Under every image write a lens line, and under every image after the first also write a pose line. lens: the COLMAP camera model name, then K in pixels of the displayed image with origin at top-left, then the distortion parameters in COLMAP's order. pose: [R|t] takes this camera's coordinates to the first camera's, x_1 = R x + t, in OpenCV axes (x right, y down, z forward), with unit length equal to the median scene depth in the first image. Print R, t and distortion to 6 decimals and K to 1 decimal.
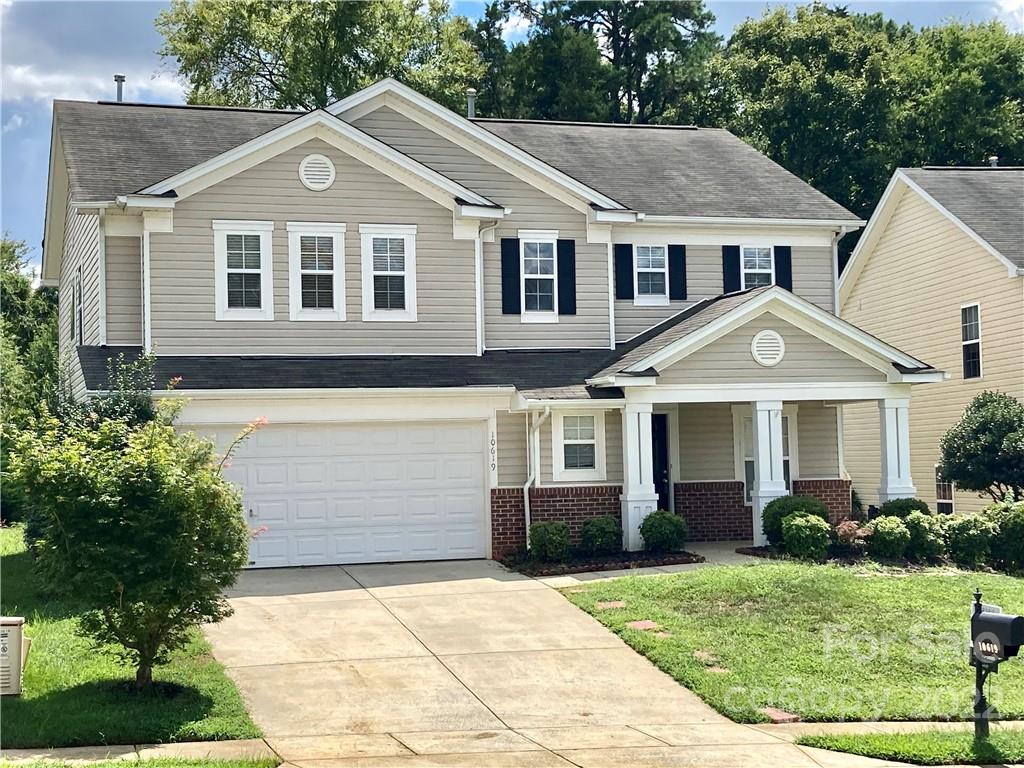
lens RADIAL K [[1664.7, 0, 512.0], [0, 1664.7, 384.0], [0, 0, 1]] dist [0.044393, -0.083595]
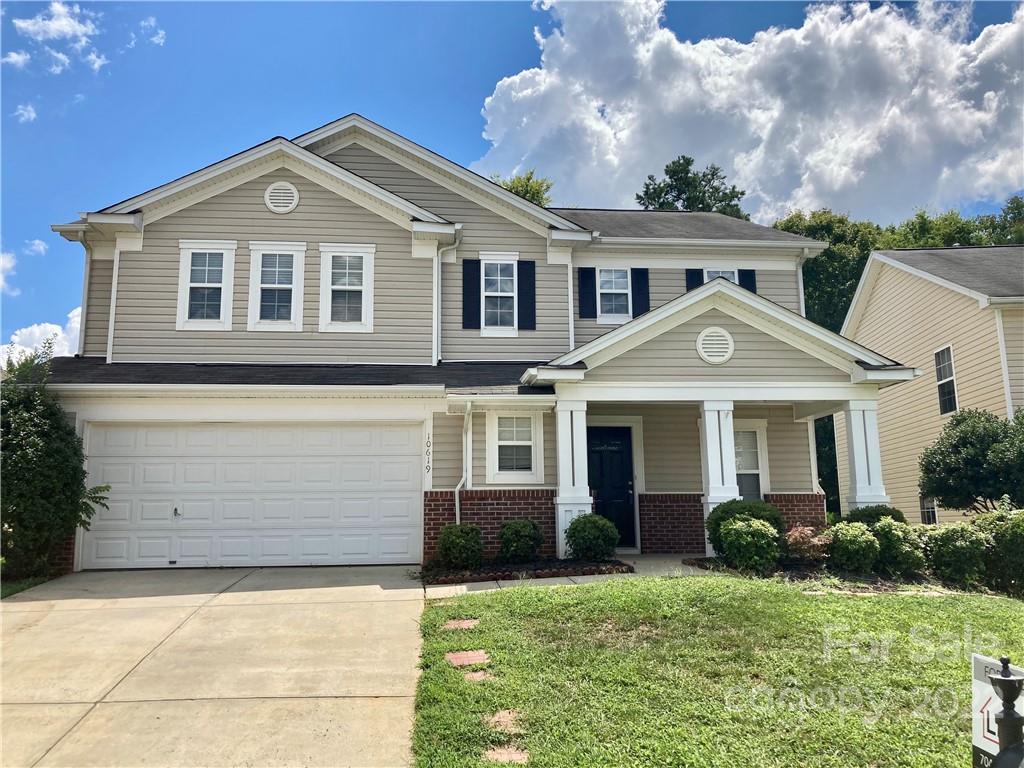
lens RADIAL K [[839.0, 0, 512.0], [0, 839.0, 384.0], [0, 0, 1]] dist [0.006525, 0.007131]
pose [[0.978656, -0.021884, -0.204337, 0.139549], [-0.001787, 0.993370, -0.114947, 0.056474], [0.205498, 0.112859, 0.972128, 0.518503]]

ASSIGNED TASK
Exact output of each line above is wanted, without the pictures.

SOLUTION FOR THIS TASK
Under every image write a lens line, and under every image after the first also write a pose line. lens: the COLMAP camera model name, then K in pixels of the displayed image with origin at top-left, then the distortion parameters in COLMAP's order. pose: [R|t] takes this camera's coordinates to the first camera's, x_1 = R x + t, in OpenCV axes (x right, y down, z forward), with unit length equal to the median scene depth in the first image. Print R, t and distortion to 6 decimals and K to 1 decimal.
lens RADIAL K [[1664.7, 0, 512.0], [0, 1664.7, 384.0], [0, 0, 1]] dist [0.044393, -0.083595]
lens RADIAL K [[839.0, 0, 512.0], [0, 839.0, 384.0], [0, 0, 1]] dist [0.006525, 0.007131]
pose [[0.978656, -0.021884, -0.204337, 0.139549], [-0.001787, 0.993370, -0.114947, 0.056474], [0.205498, 0.112859, 0.972128, 0.518503]]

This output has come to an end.